WRITTEN TASK → As the answer, give a copy of each line below that includes the word "home".
SOURCE DATA section start
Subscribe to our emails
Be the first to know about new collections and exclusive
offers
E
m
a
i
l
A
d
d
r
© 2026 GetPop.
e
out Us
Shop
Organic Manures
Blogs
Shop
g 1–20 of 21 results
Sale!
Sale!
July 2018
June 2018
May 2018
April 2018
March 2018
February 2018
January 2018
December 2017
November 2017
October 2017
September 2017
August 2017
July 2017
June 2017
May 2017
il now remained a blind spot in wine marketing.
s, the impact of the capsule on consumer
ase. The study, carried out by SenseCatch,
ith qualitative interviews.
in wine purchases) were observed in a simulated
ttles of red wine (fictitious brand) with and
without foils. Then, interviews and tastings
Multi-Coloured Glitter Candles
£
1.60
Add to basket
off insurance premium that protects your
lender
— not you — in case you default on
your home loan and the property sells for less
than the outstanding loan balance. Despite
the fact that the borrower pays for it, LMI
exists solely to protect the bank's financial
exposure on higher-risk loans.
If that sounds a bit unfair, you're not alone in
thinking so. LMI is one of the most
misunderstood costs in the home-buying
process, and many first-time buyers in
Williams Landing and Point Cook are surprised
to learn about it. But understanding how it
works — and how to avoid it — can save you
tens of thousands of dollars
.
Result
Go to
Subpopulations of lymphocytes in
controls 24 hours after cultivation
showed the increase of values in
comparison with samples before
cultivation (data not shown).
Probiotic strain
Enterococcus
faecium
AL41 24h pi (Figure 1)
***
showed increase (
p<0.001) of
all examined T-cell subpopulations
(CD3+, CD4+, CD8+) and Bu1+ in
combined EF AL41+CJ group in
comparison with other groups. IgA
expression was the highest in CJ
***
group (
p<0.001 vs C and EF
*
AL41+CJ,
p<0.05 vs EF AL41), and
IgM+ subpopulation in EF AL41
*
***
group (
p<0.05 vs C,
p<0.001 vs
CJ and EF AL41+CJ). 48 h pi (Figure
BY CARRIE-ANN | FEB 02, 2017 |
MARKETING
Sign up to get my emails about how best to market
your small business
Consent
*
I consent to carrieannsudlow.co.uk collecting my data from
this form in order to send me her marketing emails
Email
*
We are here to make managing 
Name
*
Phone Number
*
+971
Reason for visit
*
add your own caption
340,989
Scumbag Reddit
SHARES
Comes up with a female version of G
SOURCE DATA section end
EXERCISE SOLUTION →
your home loan and the property sells for less
misunderstood costs in the home-buying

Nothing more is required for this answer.